- BRIEF A
Read the text on the Python Geospatial Stack and decide whether each statement agrees with it: (i) Pyproj wraps GDAL. (ii) Planet became an inaugural platinum sponsor of GDAL in 2021. (iii) Avenue was the scripting language of Esri's ArcView GIS version 3. For each, answer yes or no and quote the words of the text that decide it.
- BRIEF B
Rewrite the part of the text on the Python Geospatial Stack from "To close the" up to and including "Processing, and elsewhere.", putting "habit-forming" in place of "sticky".

- TEXT SHOWN
What is the Python Geospatial Stack?¶
The Python Geospatial Stack is a set of Python packages that use a smaller set of non-standard system libraries written in C/C++: GEOS, PROJ, and GDAL. GEOS is a library of 2-D computational geometry routines. PROJ is a library for cartographic projections and geodetic transformations. GDAL is a model for computing with raster and vector data and a collection of format drivers to allow data access and translation on your computer or over your networks. Planet engineers, including myself, have contributed significantly to these system libraries. Principal Engineer Frank Warmerdam is the author of GDAL, a longtime maintainer of PROJ version 4, and a major contributor to GEOS.
Shapely, Pyproj, Fiona, Rasterio, GeoPandas, PDAL, and Xarray are the core of the stack. Shapely draws upon GEOS. Shapely is useful to developers for filtering asset catalog search results, comparing catalog item footprints to areas of interest, and much more. Pyproj wraps PROJ. Pyproj is helpful for calculating the projected area of regions that are described in longitude and latitude coordinates, and more. Fiona and Rasterio are based on GDAL and allow developers to read and write vector and raster data. PDAL translates and manipulates point cloud data, GeoPandas and Xarray use Fiona and Rasterio and provide higher levels of abstraction for analysis of column-oriented tabular and gridded scalar data, respectively.
How did the stack come about?¶
Why are so many organizations using Python for GIS work? Isn’t it slow? Only an instructional language? Timing explains a lot. When Bruce Dodson started looking at alternatives to Avenue, the scripting language of Esri's ArcView GIS version 3, Python was ready. Python had a good extension story in 2000, meaning that although Python was relatively slow, it was fairly easy to extend with fast code written in C.
When you compute and dissolve the convex hulls of multiple shapes using Shapely, all of the intensive calculation is done by native code, not Python bytecode. The open source native code (GDAL, GEOS, PROJ, etc) just happened to rise up at the same point in time. Timing really is everything.
To close the loop, the Geospatial Stack has helped make the Python language sticky. Developers chose Python from many options for the availability of solid, feature-rich, decently-documented libraries in a particular domain, and end up staying for all the other nice things about the Python language and community. The reason why Python is the second best language for many domains is that the same discovery happened in Numerical Analysis, Machine Learning, Image Processing, and elsewhere.
How is Planet helping?¶
Software and software communities need care and feeding. Planet is involved through financial sponsorship, project governance, code maintenance, and builds of binary distributions.
In 2021, Planet became an inaugural platinum sponsor of GDAL. Planet is helping to pay for infrastructure costs and for the labor of full-time maintainers for GDAL and affiliated projects like GEOS and PROJ. In addition, two Planet engineers (Frank Warmerdam and I) serve on GDAL’s project steering committee. The impact of this sponsorship is huge. GDAL has a better and faster build system, which makes it easier to contribute to and which reduces the cost of every bug fix and new feature. Most importantly, the sponsorship makes it possible for GDAL’s longtime maintainers to avoid burnout, stay involved, and mentor their eventual successors.

- AVAILABLE DATA
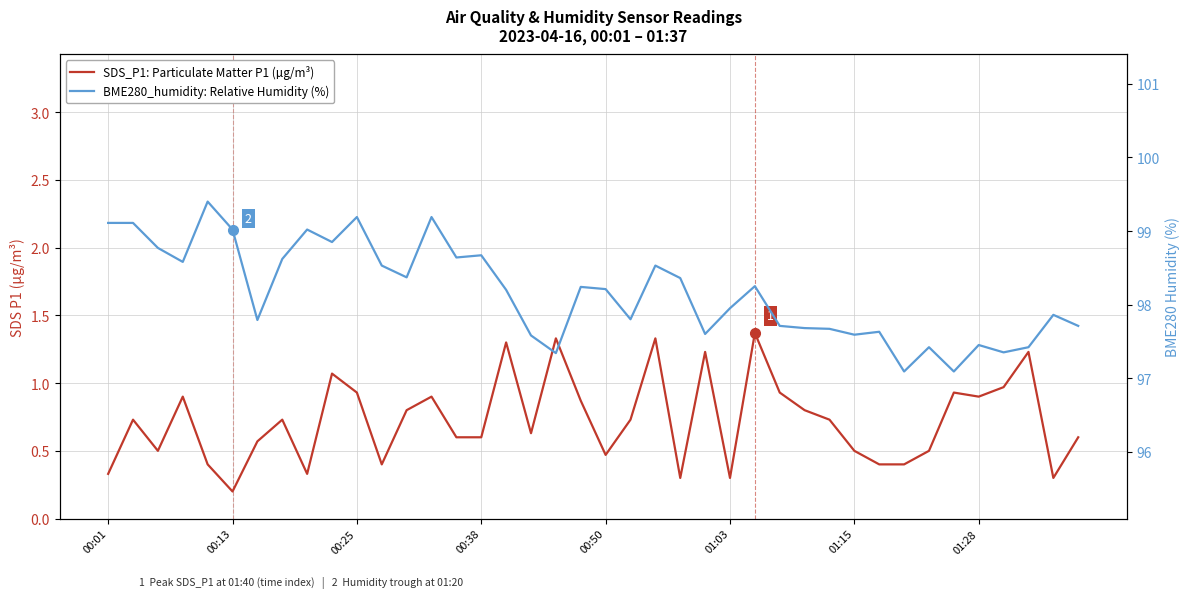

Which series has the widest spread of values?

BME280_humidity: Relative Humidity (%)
---
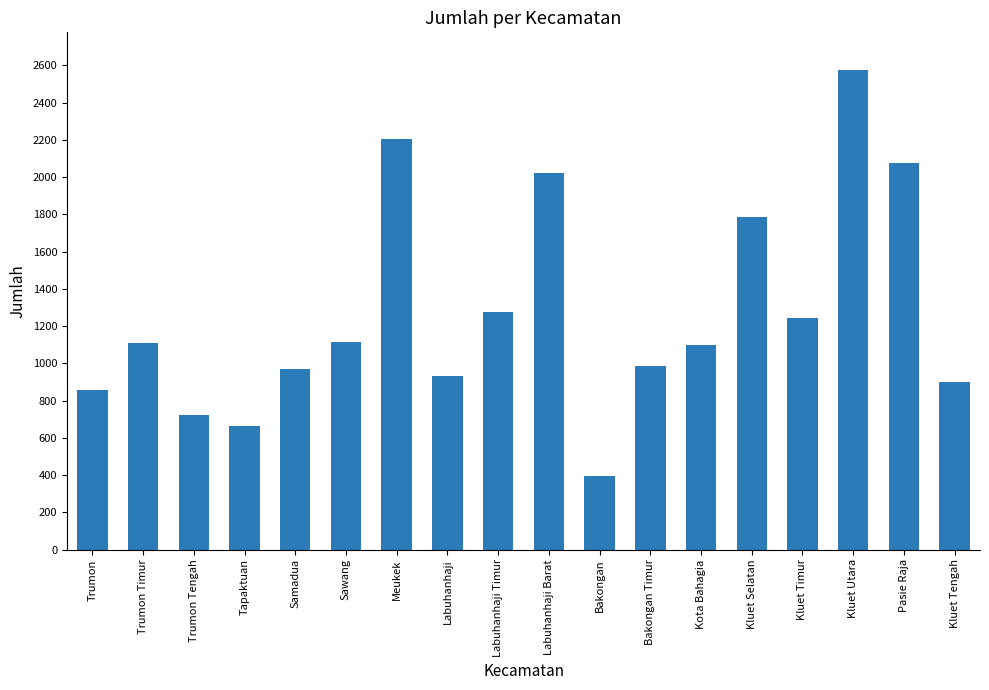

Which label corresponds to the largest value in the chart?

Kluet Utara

- FINAL ANSWER A
(i) No: "Pyproj wraps PROJ."
(ii) Yes: "In 2021, Planet became an inaugural platinum sponsor of GDAL."
(iii) Yes: "Avenue, the scripting language of Esri's ArcView GIS version 3"

- FINAL ANSWER B
To close the loop, the Geospatial Stack has helped make the Python language habit-forming. Developers chose Python from many options for the availability of solid, feature-rich, decently-documented libraries in a particular domain, and end up staying for all the other nice things about the Python language and community. The reason why Python is the second best language for many domains is that the same discovery happened in Numerical Analysis, Machine Learning, Image Processing, and elsewhere.